The benchmark has been running stably since March 2014 with four participating prediction methods (SMM, ANN, NetMHCpan and ARB). The overall conclusion taken from the benchmark results is that the best performing method is NetMHCpan with an accumulated overall ranking score of 67, followed by ANN with a score of 66, SMM scoring 48 and ARB scoring 29.

We believe this pipeline will be an important help for future prediction tool developers as both the benchmark evaluation data and predictions from all participating servers are made publicly available to the community. Given the minimal effort involved in joining the benchmark, we expect that the pipeline will act as the common benchmark platform for evaluation of future peptide-MHC-I binding prediction methods. The use of a common benchmark platform will be of significant importance to the end-user working within epitope discovery, enabling an educated selection of which prediction tool to use for the given task at hand.
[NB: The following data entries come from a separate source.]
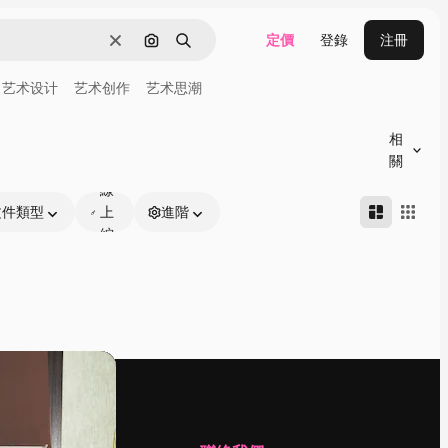
定價
登錄
注冊
清除
通過圖像搜索
搜尋
艺术设计
艺术创作
艺术思潮
相
關
可
線
文件類型
上
進階
編
輯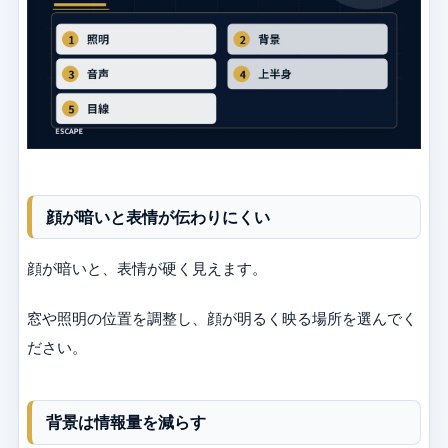
顔が暗いと表情が伝わりにくい
顔が暗いと、表情が硬く見えます。
窓や照明の位置を調整し、顔が明るく映る場所を選んでく
ださい。
背景は情報量を減らす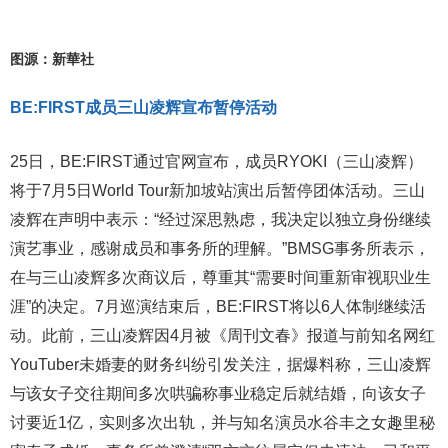
图源：新華社
BE:FIRST成员三山凌辉宣布暂停活动
25日，BE:FIRST通过官网宣布，成员RYOKI（三山凌辉）
将于7月5日World Tour新加坡站演出后暂停团体活动。三山
凌辉在声明中表示：“经过深思熟虑，我决定以独立身份继续
演艺事业，感谢成员和事务所的理解。”BMSG事务所表示，
在与三山凌辉多次商议后，尊重其“需要时间重新审视职业生
涯”的决定。7月巡演结束后，BE:FIRST将以6人体制继续活
动。此前，三山凌辉因4月被《周刊文春》报道与前知名网红
YouTuber未婚妻的财务纠纷引发关注，据爆料称，三山凌辉
与该女子交往期间多次哄骗称事业稳定后就结婚，向该女子
讨要近1亿，实则多次出轨，并与知名演员水谷丰之女趣里秘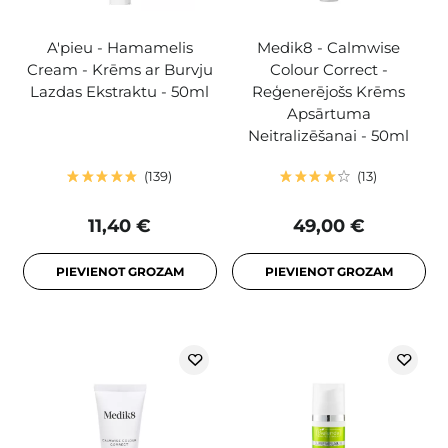
A'pieu - Hamamelis
Medik8 - Calmwise
Cream - Krēms ar Burvju
Colour Correct -
Lazdas Ekstraktu - 50ml
Reģenerējošs Krēms
Apsārtuma
Neitralizēšanai - 50ml
139
13
11,40 €
49,00 €
PIEVIENOT GROZAM
PIEVIENOT GROZAM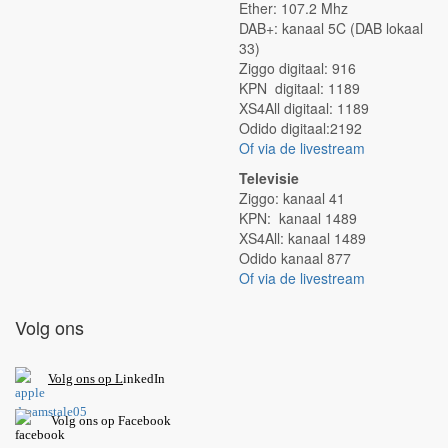
Ether: 107.2 Mhz
DAB+: kanaal 5C (DAB lokaal
33)
Ziggo digitaal: 916
KPN digitaal: 1189
XS4All digitaal: 1189
Odido digitaal:2192
Of via de livestream
Televisie
Ziggo: kanaal 41
KPN: kanaal 1489
XS4All: kanaal 1489
Odido kanaal 877
Of via de livestream
Volg ons
V
olg ons op L
inkedIn
Volg ons op Facebook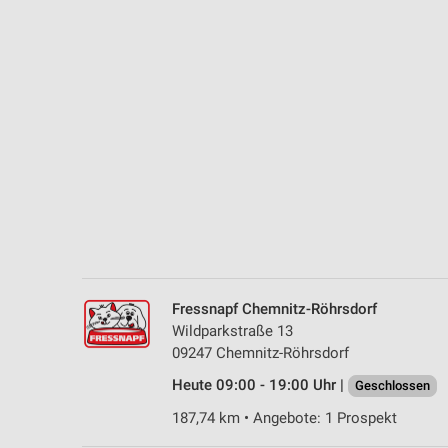
Messung der Performance von Inhalten
Analyse von Zielgruppen durch Statistiken oder Kombinationen 
Quellen
Entwicklung und Verbesserung der Angebote
Verwendung reduzierter Daten zur Auswahl von Inhalten
IAB-Besonderheiten:
Verwendung genauer Standortdaten
Geräte anhand von aktiv angeforderten Informationen identifizie
Nicht-IAB-Verarbeitungszwecke:
Fressnapf Chemnitz-Röhrsdorf
Notwendig
Wildparkstraße 13
09247 Chemnitz-Röhrsdorf
Performance
Heute 09:00 - 19:00 Uhr |
Geschlossen
Funktional
187,74 km • Angebote: 1 Prospekt
Werbung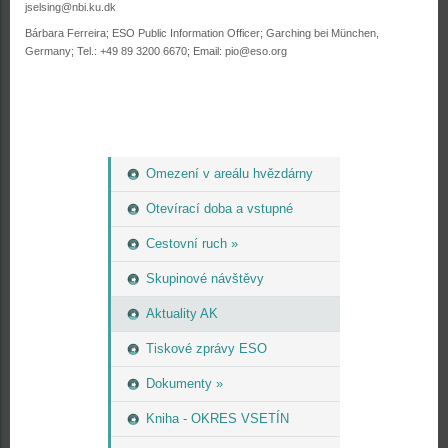
jselsing@nbi.ku.dk
Bárbara Ferreira; ESO Public Information Officer; Garching bei München,
Germany; Tel.: +49 89 3200 6670; Email: pio@eso.org
Omezení v areálu hvězdárny
Otevírací doba a vstupné
Cestovní ruch »
Skupinové návštěvy
Aktuality AK
Tiskové zprávy ESO
Dokumenty »
Kniha - OKRES VSETÍN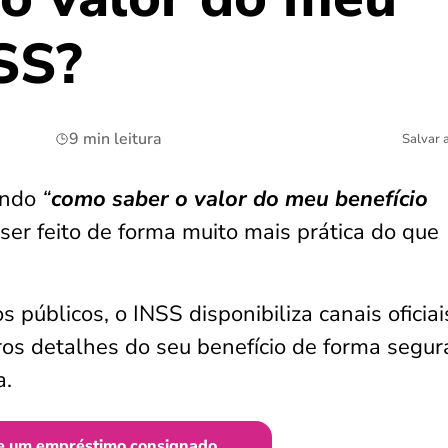
SS?
9 min leitura
Salvar 
ando
“
como saber o valor do meu benefício
 ser feito de forma muito mais prática do que
s públicos, o INSS disponibiliza canais oficia
ros detalhes do seu benefício de forma segur
a.
e um empréstimo consignado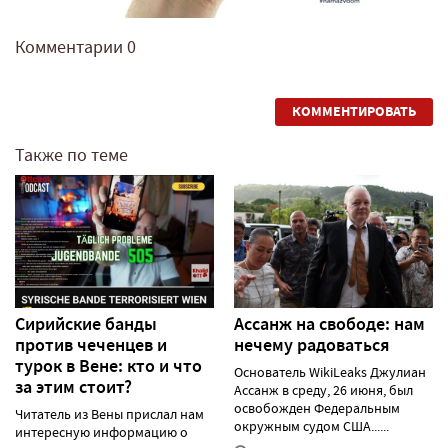
Комментарии
0
КОММЕНТИРОВАТЬ
Также по теме
Сирийские банды
Ассанж на свободе: нам
против чеченцев и
нечему радоваться
турок в Вене: кто и что
Основатель WikiLeaks Джулиан
за этим стоит?
Ассанж в среду, 26 июня, был
освобожден Федеральным
Читатель из Вены прислал нам
окружным судом США......
интересную информацию о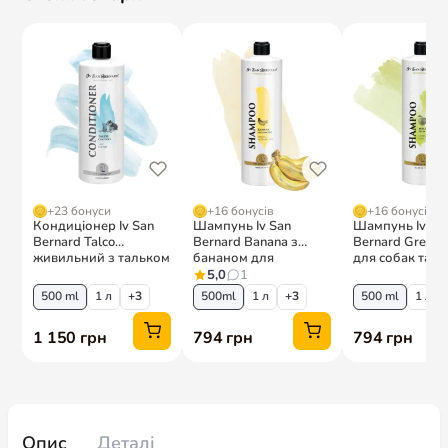
Опис
Деталі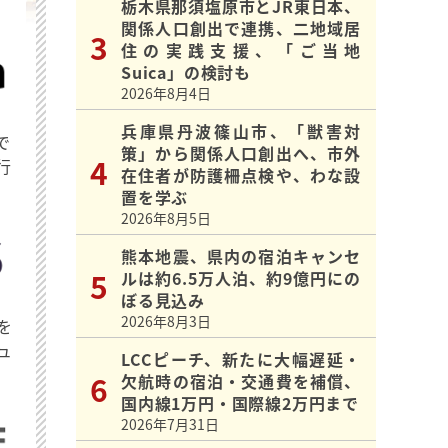
栃木県那須塩原市とJR東日本、
関係人口創出で連携、二地域居
住の実践支援、「ご当地
Suica」の検討も
2026年8月4日
兵庫県丹波篠山市、「獣害対
で
策」から関係人口創出へ、市外
行
在住者が防護柵点検や、わな設
置を学ぶ
2026年8月5日
熊本地震、県内の宿泊キャンセ
ルは約6.5万人泊、約9億円にの
ぼる見込み
2026年8月3日
を
ュ
LCCピーチ、新たに大幅遅延・
欠航時の宿泊・交通費を補償、
国内線1万円・国際線2万円まで
2026年7月31日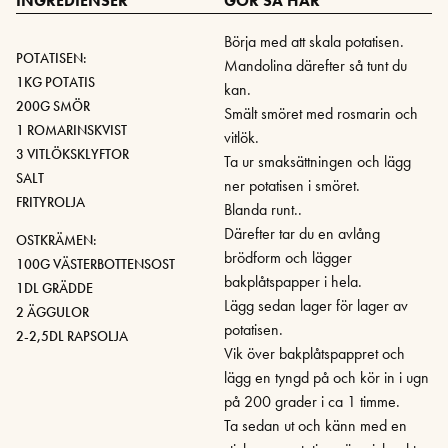
INGREDIENSER
GÖR SÅ HÄR
Börja med att skala potatisen.
POTATISEN:
Mandolina därefter så tunt du
1KG POTATIS
kan.
200G SMÖR
Smält smöret med rosmarin och
1 ROMARINSKVIST
vitlök.
3 VITLÖKSKLYFTOR
Ta ur smaksättningen och lägg
SALT
ner potatisen i smöret.
FRITYROLJA
Blanda runt..
Därefter tar du en avlång
OSTKRÄMEN:
brödform och lägger
100G VÄSTERBOTTENSOST
bakplåtspapper i hela.
1DL GRÄDDE
Lägg sedan lager för lager av
2 ÄGGULOR
potatisen.
2-2,5DL RAPSOLJA
Vik över bakplåtspappret och
lägg en tyngd på och kör in i ugn
på 200 grader i ca 1 timme.
Ta sedan ut och känn med en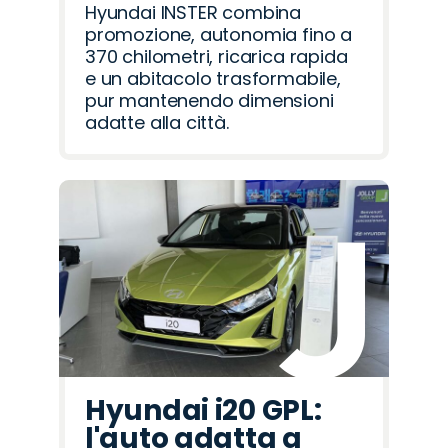
Hyundai INSTER combina
promozione, autonomia fino a
370 chilometri, ricarica rapida
e un abitacolo trasformabile,
pur mantenendo dimensioni
adatte alla città.
Hyundai i20 GPL:
l'auto adatta a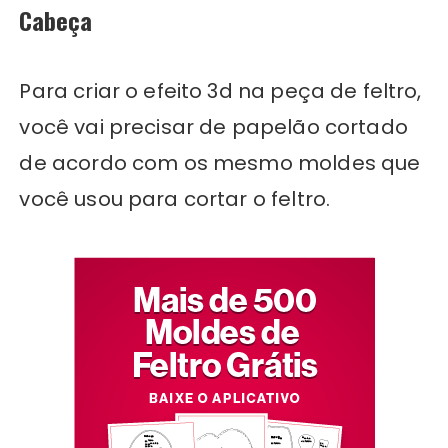
Cabeça
Para criar o efeito 3d na peça de feltro,
você vai precisar de papelão cortado
de acordo com os mesmo moldes que
você usou para cortar o feltro.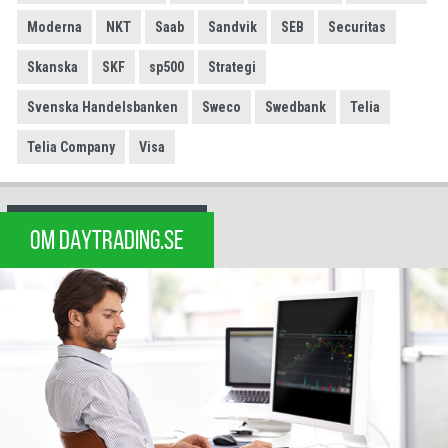
Moderna
NKT
Saab
Sandvik
SEB
Securitas
Skanska
SKF
sp500
Strategi
Svenska Handelsbanken
Sweco
Swedbank
Telia
Telia Company
Visa
OM DAYTRADING.SE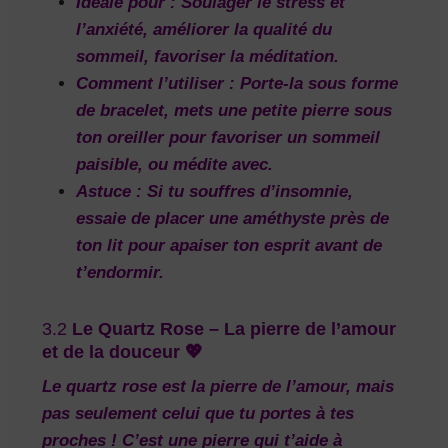
Idéale pour :
Soulager le stress et
l’anxiété, améliorer la qualité du
sommeil, favoriser la méditation.
Comment l’utiliser :
Porte-la sous forme
de bracelet, mets une petite pierre sous
ton oreiller pour favoriser un sommeil
paisible, ou médite avec.
Astuce :
Si tu souffres d’insomnie,
essaie de placer une améthyste près de
ton lit pour apaiser ton esprit avant de
t’endormir.
3.2
Le Quartz Rose – La pierre de l’amour
et de la douceur 💖
Le
quartz rose
est la pierre de l’amour, mais
pas seulement celui que tu portes à tes
proches ! C’est une pierre qui t’aide à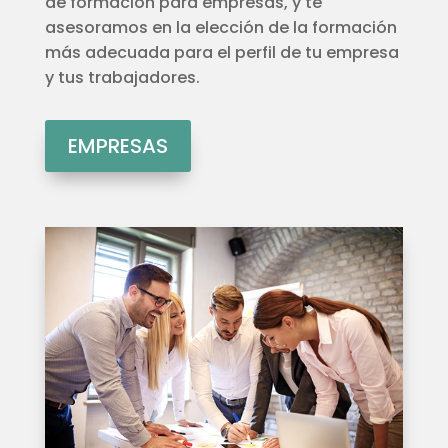
de formación para empresas, y te
asesoramos en la elección de la formación
más adecuada para el perfil de tu empresa
y tus trabajadores.
EMPRESAS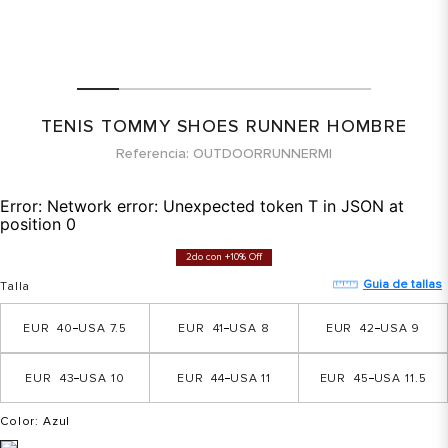
TENIS TOMMY SHOES RUNNER HOMBRE
Referencia
OUTDOORRUNNERMI
Error:
Network error: Unexpected token T in JSON at
position 0
2do con +10% Off
Guia de tallas
Talla
40
7.5
41
8
42
9
43
10
44
11
45
11.5
Color
: Azul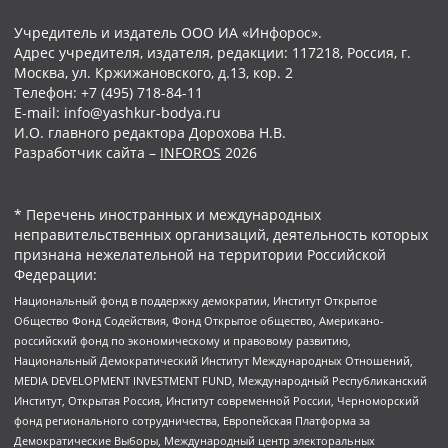
Учредитель и издатель ООО ИА «Инфорос».
Адрес учредителя, издателя, редакции: 117218, Россия, г.
Москва, ул. Кржижановского, д.13, кор. 2
Телефон: +7 (495) 718-84-11
E-mail: info@yashkur-bodya.ru
И.О. главного редактора Дорохова Н.В.
Разработчик сайта –
INFOROS
2026
* Перечень иностранных и международных
неправительственных организаций, деятельность которых
признана нежелательной на территории Российской
Федерации:
Национальный фонд в поддержку демократии, Институт Открытое
Общество Фонд Содействия, Фонд Открытое общество, Американо-
российский фонд по экономическому и правовому развитию,
Национальный Демократический Институт Международных Отношений,
MEDIA DEVELOPMENT INVESTMENT FUND, Международный Республиканский
Институт, Открытая Россия, Институт современной России, Черноморский
фонд регионального сотрудничества, Европейская Платформа за
Демократические Выборы, Международный центр электоральных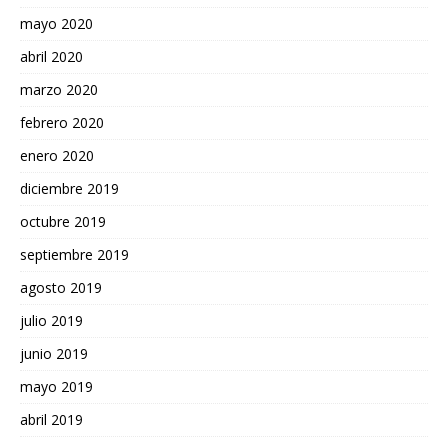
mayo 2020
abril 2020
marzo 2020
febrero 2020
enero 2020
diciembre 2019
octubre 2019
septiembre 2019
agosto 2019
julio 2019
junio 2019
mayo 2019
abril 2019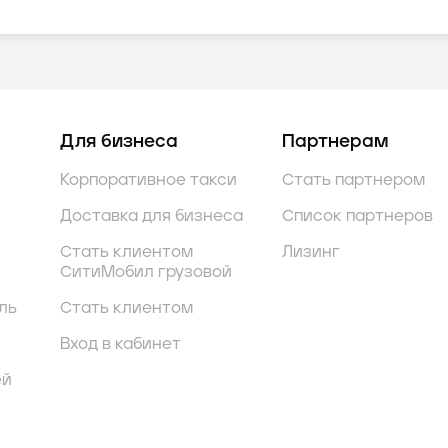
Для бизнеса
Партнерам
Корпоративное такси
Стать партнером
Доставка для бизнеса
Список партнеров
Стать клиентом
Лизинг
СитиМобил грузовой
ль
Стать клиентом
Вход в кабинет
ей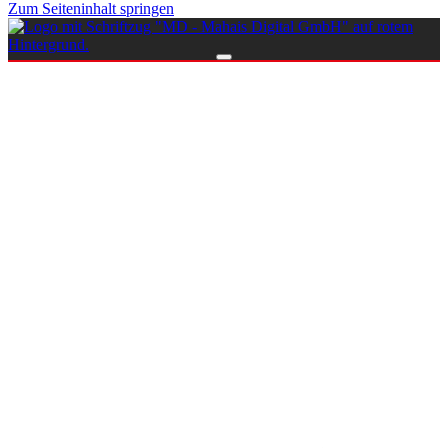
Zum Seiteninhalt springen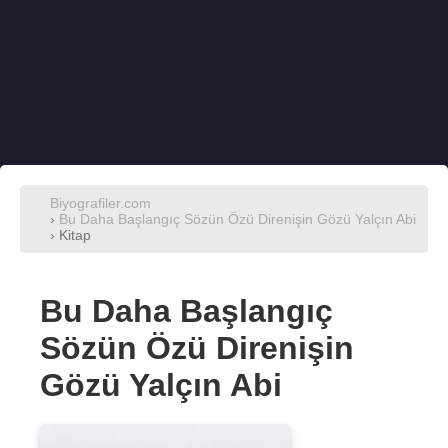
Biyografiler.com
›
Bu Daha Başlangıç Sözün Özü Direnişin Gözü Yalçın Abi
› Kitap
Bu Daha Başlangıç
Sözün Özü Direnişin
Gözü Yalçın Abi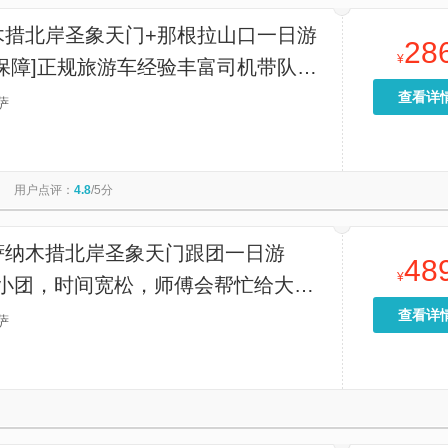
木措北岸圣象天门+那根拉山口一日游
28
¥
保障]正规旅游车经验丰富司机带队，
务】
查看详
萨
用户点评：
4.8
/5分
萨纳木措北岸圣象天门跟团一日游
48
¥
人小团，时间宽松，师傅会帮忙给大家
自由行程】
查看详
萨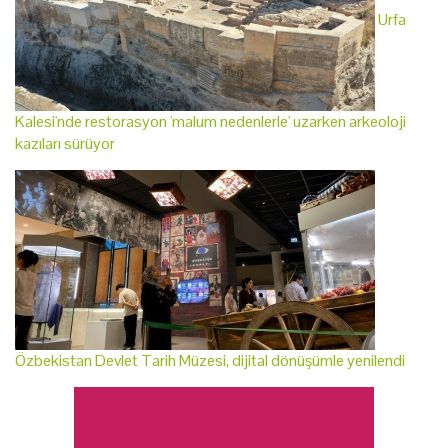
Urfa
Kalesi'nde restorasyon 'malum nedenlerle' uzarken arkeoloji
kazıları sürüyor
Özbekistan Devlet Tarih Müzesi, dijital dönüşümle yenilendi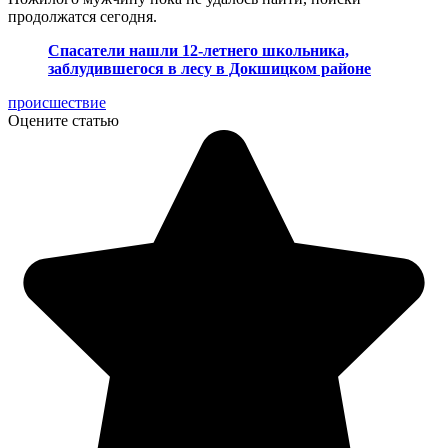
продолжатся сегодня.
Спасатели нашли 12-летнего школьника,
заблудившегося в лесу в Докшицком районе
происшествие
Оцените статью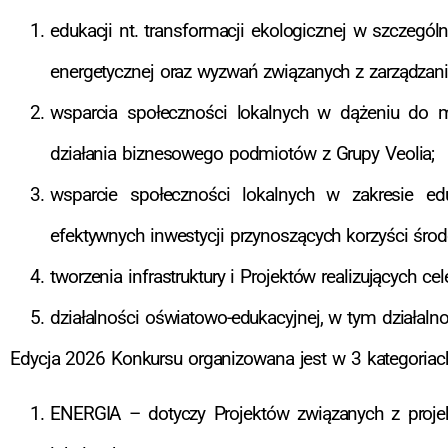
edukacji nt. transformacji ekologicznej w szczegó
energetycznej oraz wyzwań związanych z zarządz
wsparcia społeczności lokalnych w dążeniu do m
działania biznesowego podmiotów z Grupy Veolia;
wsparcie społeczności lokalnych w zakresie ed
efektywnych inwestycji przynoszących korzyści śr
tworzenia infrastruktury i Projektów realizujących cel
działalności oświatowo-edukacyjnej, w tym działalno
Edycja 2026 Konkursu organizowana jest w 3 kategoriac
ENERGIA – dotyczy Projektów związanych z proj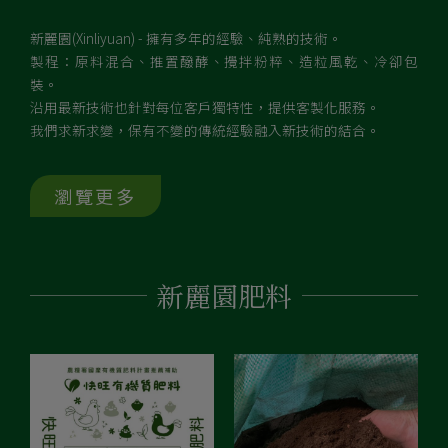
新麗園(Xinliyuan) ­- 擁有多年的經驗、純熟的技術。
製程：原料混合、推置醱酵、攪拌粉粹、造粒風乾、冷卻包
裝。
沿用最新技術也針對每位客戶獨特性，提供客製化服務。
我們求新求變，保有不變的傳統經驗融入新技術的結合。
瀏覽更多
新麗園肥料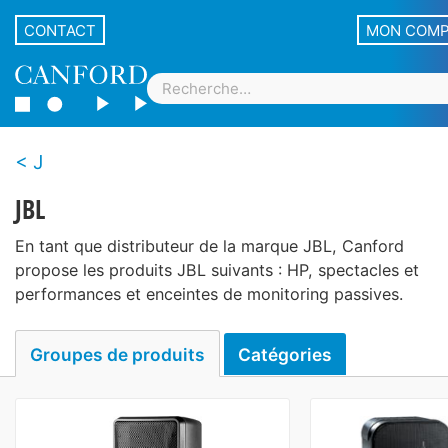
CONTACT
MON COM
J
JBL
En tant que distributeur de la marque JBL, Canford
propose les produits JBL suivants : HP, spectacles et
performances et enceintes de monitoring passives.
Groupes de produits
Catégories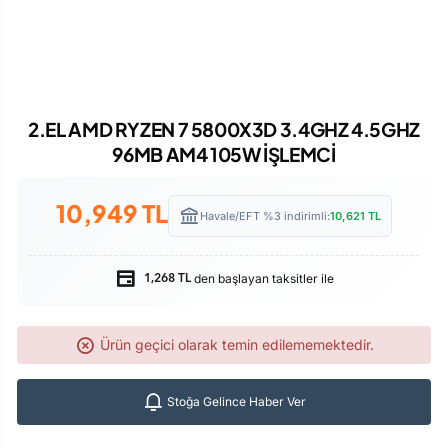
2.EL AMD RYZEN 7 5800X3D 3.4GHZ 4.5GHZ
96MB AM4 105W İŞLEMCİ
10,949
TL
Havale/EFT %3 indirimli:
10,621
TL
den başlayan taksitler ile
1,268 TL
Ürün geçici olarak temin edilememektedir.
Stoğa Gelince Haber Ver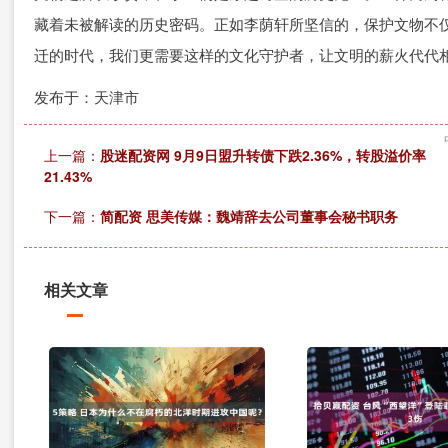
藏着未被解读的历史密码。正如李荫轩所坚信的，保护文物不
迁的时代，我们更需要这样的文化守护者，让文明的薪火代代
发布于：天津市
上一篇：
股迷配资网 9月9日盟升转债下跌2.36%，转股溢价率
21.43%
下一篇：
简配资 思美传媒：魏靖辞去公司董事会秘书职务
相关文章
This is the first automated benchmark platform developed within the field of immunoinformatics. In the future, we expect to expand the platform to cover other aspects of epitope identification, including prediction of naturally processed ligands, T-cell epitopes and B-cell epitopes.

Funding

This study was supported in whole or in part with Federal funds from the National Institutes of Allergy and Infectious Diseases, National Institutes of Health, Department of Health and Human Services, under Contract No. HHSN272201200010C. M.N. is a researcher at the Argentinean national research council (CONICET).

Conflict of Interest: none declared.